How this color appears to viewers with the four major color-vision-deficiency types. Computed via the Machado (2009) physiologically-based model. If a tile matches the original, the color reads the same to that viewer.

#358a15
Original
#8e7d00
Protanopia
#847624
Deuteranopia
#2b8575
Tritanopia
#6f6f6f
Achromatopsia
WCAG contrast

The color used as foreground text against pure white and pure black, with the contrast ratio and WCAG 2.1 grade. Aim for AA (4.5:1) for body text and AA Large (3:1) for 18 pt+ headlines; AAA (7:1) is the gold standard for long-form reading surfaces.
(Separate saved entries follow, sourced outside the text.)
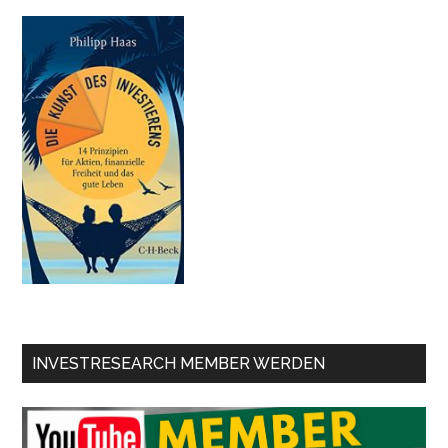
INVESTRESEARCH MEMBER WERDEN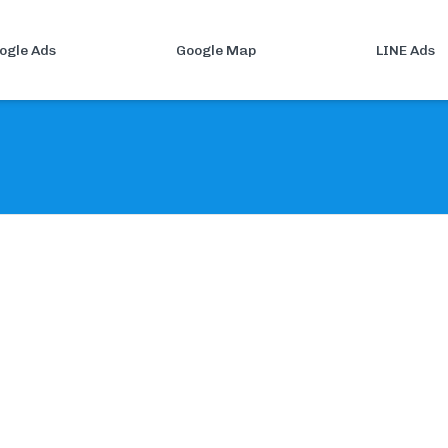
ogle Ads
Google Map
LINE Ads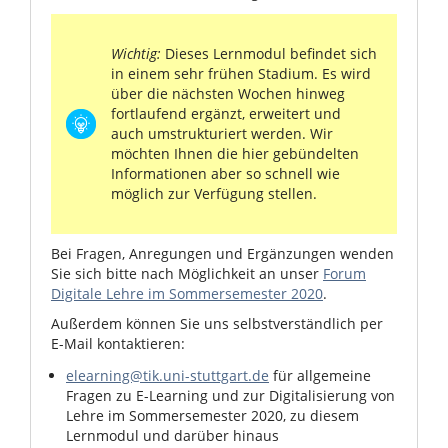
Wichtig:
Dieses Lernmodul befindet sich
in einem sehr frühen Stadium. Es wird
über die nächsten Wochen hinweg
fortlaufend ergänzt, erweitert und
auch umstrukturiert werden. Wir
möchten Ihnen die hier gebündelten
Informationen aber so schnell wie
möglich zur Verfügung stellen.
Bei Fragen, Anregungen und Ergänzungen wenden
Sie sich bitte nach Möglichkeit an unser
Forum
Digitale Lehre im Sommersemester 2020
.
Außerdem können Sie uns selbstverständlich per
E-Mail kontaktieren:
elearning@tik.uni-stuttgart.de
für allgemeine
Fragen zu E-Learning und zur Digitalisierung von
Lehre im Sommersemester 2020, zu diesem
Lernmodul und darüber hinaus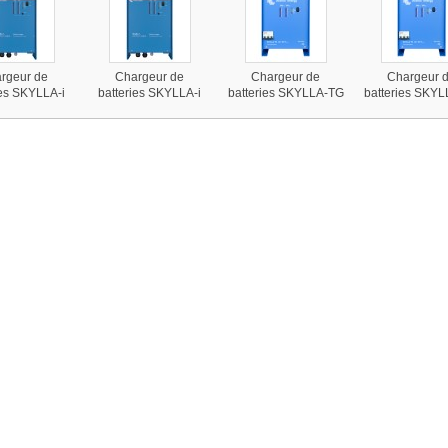
rgeur de
Chargeur de
Chargeur de
Chargeur 
ies SKYLLA-i
batteries SKYLLA-i
batteries SKYLLA-TG
batteries SKY
0A Victron
24V-100A Victron
24V-30A Victron
24V-80A Vict
Energy
Energy
Energy
Energy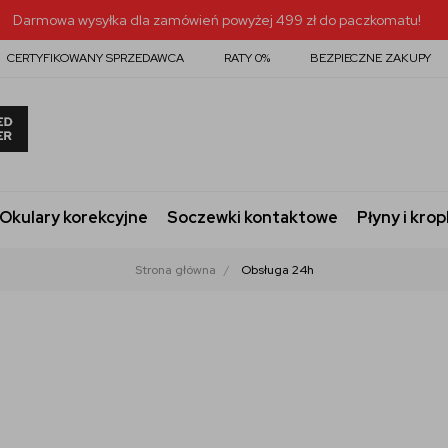
Darmowa wysyłka dla zamówień powyżej 499 zł do paczkomatu!
CERTYFIKOWANY SPRZEDAWCA
RATY 0%
BEZPIECZNE ZAKUPY
Okulary korekcyjne
Soczewki kontaktowe
Płyny i krop
Strona główna
Obsługa 24h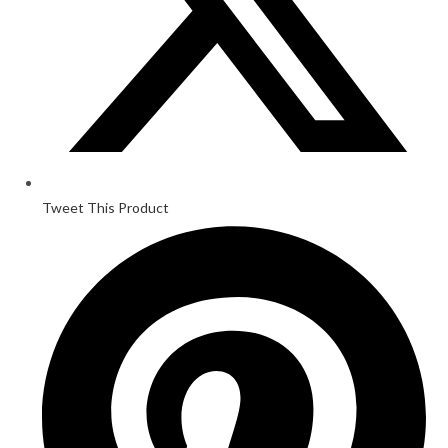
Tweet This Product
Opens
in
a
new
window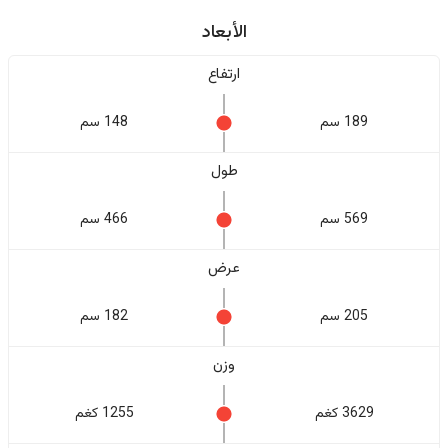
الأبعاد
ارتفاع
189 سم
148 سم
طول
569 سم
466 سم
عرض
205 سم
182 سم
وزن
3629 كغم
1255 كغم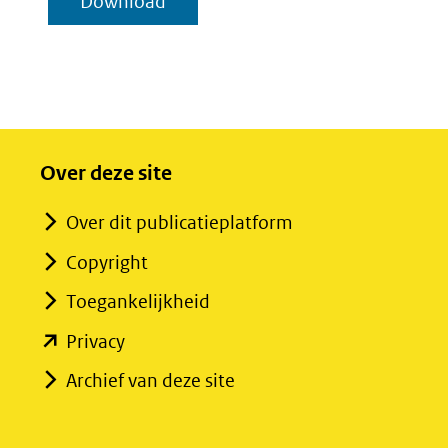
geselecteerde
Download
toevoegen
items
Over deze site
Over dit publicatieplatform
Copyright
Toegankelijkheid
(opent
Privacy
in
Archief van deze site
nieuw
venster)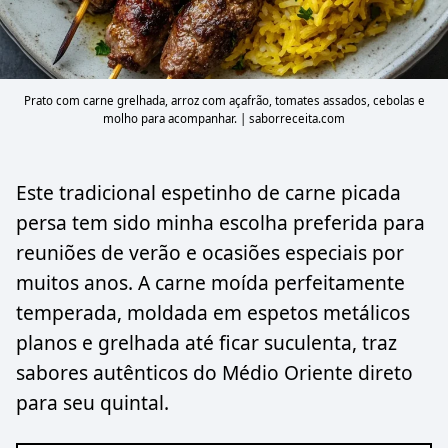
Prato com carne grelhada, arroz com açafrão, tomates assados, cebolas e
molho para acompanhar. | saborreceita.com
Este tradicional espetinho de carne picada
persa tem sido minha escolha preferida para
reuniões de verão e ocasiões especiais por
muitos anos. A carne moída perfeitamente
temperada, moldada em espetos metálicos
planos e grelhada até ficar suculenta, traz
sabores autênticos do Médio Oriente direto
para seu quintal.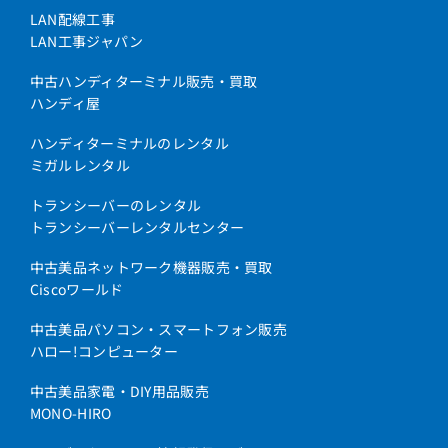
LAN配線工事
LAN工事ジャパン
中古ハンディターミナル販売・買取
ハンディ屋
ハンディターミナルのレンタル
ミガルレンタル
トランシーバーのレンタル
トランシーバーレンタルセンター
中古美品ネットワーク機器販売・買取
Ciscoワールド
中古美品パソコン・スマートフォン販売
ハロー!コンピューター
中古美品家電・DIY用品販売
MONO-HIRO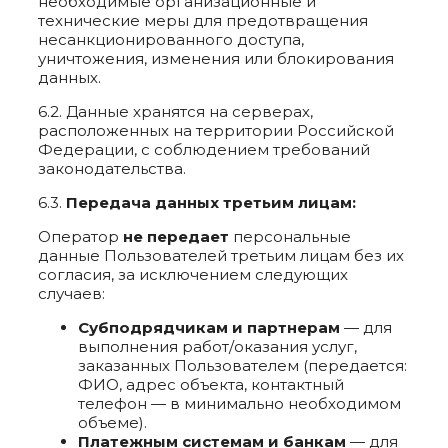
необходимые организационные и
технические меры для предотвращения
несанкционированного доступа,
уничтожения, изменения или блокирования
данных.
6.2. Данные хранятся на серверах,
расположенных на территории Российской
Федерации, с соблюдением требований
законодательства.
6.3.
Передача данных третьим лицам:
Оператор
не передает
персональные
данные Пользователей третьим лицам без их
согласия, за исключением следующих
случаев:
Субподрядчикам и партнерам
— для
выполнения работ/оказания услуг,
заказанных Пользователем (передается:
ФИО, адрес объекта, контактный
телефон — в минимально необходимом
объеме).
Платежным системам и банкам
— для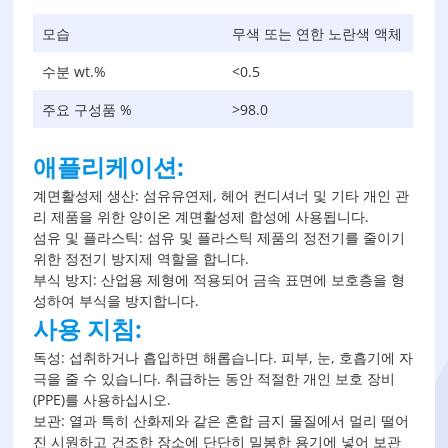
모습
무색 또는 연한 노란색 액체
수분 wt.%
<0.5
주요 구성품 %
>98.0
애플리케이션:
계면활성제 생산: 섬유유연제, 헤어 컨디셔너 및 기타 개인 관
리 제품을 위한 양이온 계면활성제 합성에 사용됩니다.
섬유 및 플라스틱: 섬유 및 플라스틱 제품의 정전기를 줄이기
위한 정전기 방지제 역할을 합니다.
부식 방지: 산업용 제형에 적용되어 금속 표면에 보호층을 형
성하여 부식을 방지합니다.
사용 지침:
독성: 섭취하거나 흡입하면 해롭습니다. 피부, 눈, 호흡기에 자
극을 줄 수 있습니다. 취급하는 동안 적절한 개인 보호 장비
(PPE)를 사용하십시오.
보관: 열과 특히 산화제와 같은 혼합 금지 물질에서 멀리 떨어
진 시원하고 건조한 장소에 단단히 밀봉한 용기에 넣어 보관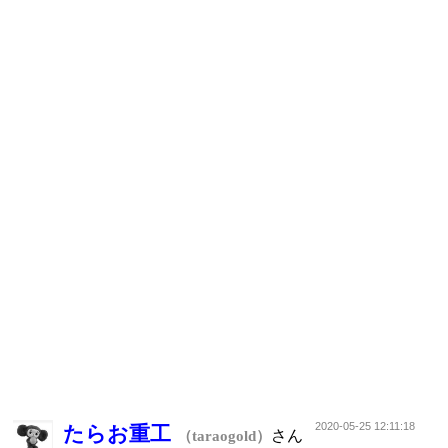
2020-05-25 12:11:18
たらお重工
さん
（taraogold）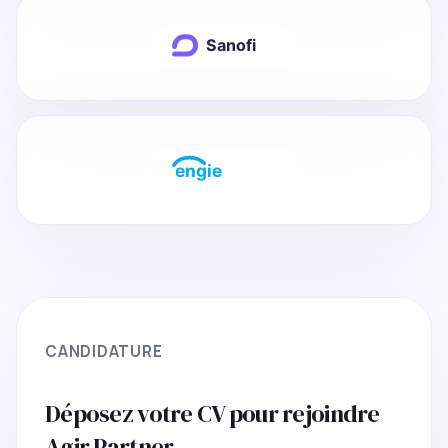
CANDIDATURE
Déposez votre CV pour rejoindre
Agir Partner.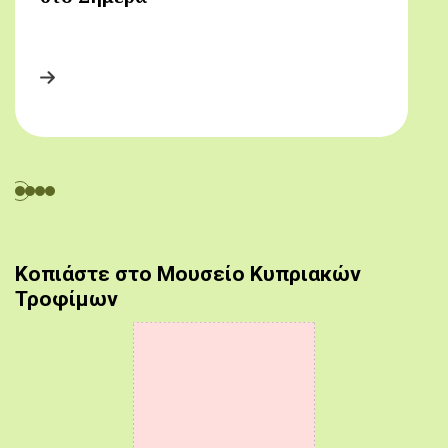
Κοπιάστε στο Μουσείο Κυπριακών
Τροφίμων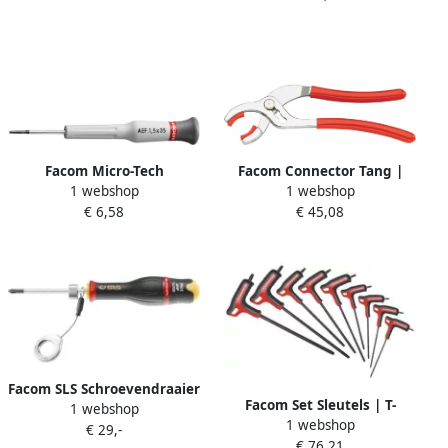
Facom Micro-Tech
Facom Connector Tang |
1 webshop
1 webshop
Schroevendraaier | Voor
Zachte Kaken 410.S
€ 6,58
€ 45,08
Sleufschroeven | 2 5 x 35
mm AEF.2.5X35
Facom SLS Schroevendraaier
Facom Set Sleutels | T-
1 webshop
Philips | PH2 x 125
1 webshop
handgreep | Torx | 9-delig
€ 29,-
ANP2X125SLS
€ 76,21
89TXA.HO9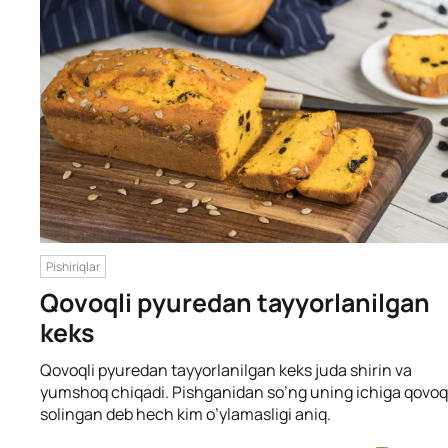
Pishiriqlar
Qovoqli pyuredan tayyorlanilgan
keks
Qovoqli pyuredan tayyorlanilgan keks juda shirin va
yumshoq chiqadi. Pishganidan so’ng uning ichiga qovoq
solingan deb hech kim o’ylamasligi aniq.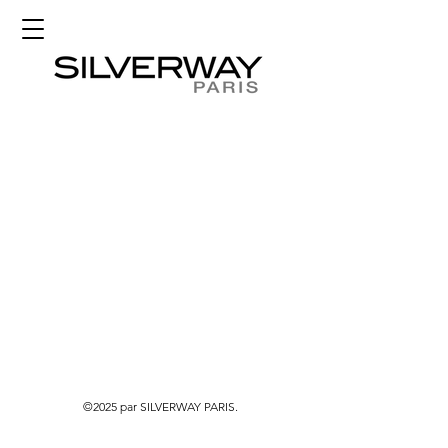
©2025 par SILVERWAY PARIS.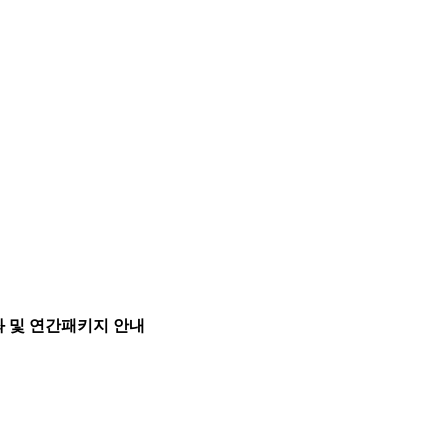
강좌 및 연간패키지 안내
.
The quick brown foxSample body text at normal size. The wcag minimum for body contrast is 4.5:1 (AA) or 7:1 (AAA).
AA Largeon White
4.38:1
The quick brown foxSample body text at normal size. The wcag minimum for body contrast is 4.5:1 (AA) or 7:1 (AAA).
AAon Black
4.80:1

Wide gamut

Display P3 representation

The CSS Color 4 wide-gamut form of this color. Both swatches render the same color on every display — the P3 form only diverges from sRGB when a designer pushes channels outside sRGB's reach.

sRGB hex
sRGB hex
##358A15
Display P3
Display P3
color(display-p3 0.3023 0.5340 0.1750)
P3 has subtle headroomOKLCH chroma 0.167

Moderately saturated colors gain a small bump in P3 — the difference is usually visible side-by-side on wide-gamut hardware but won't change the character of the color.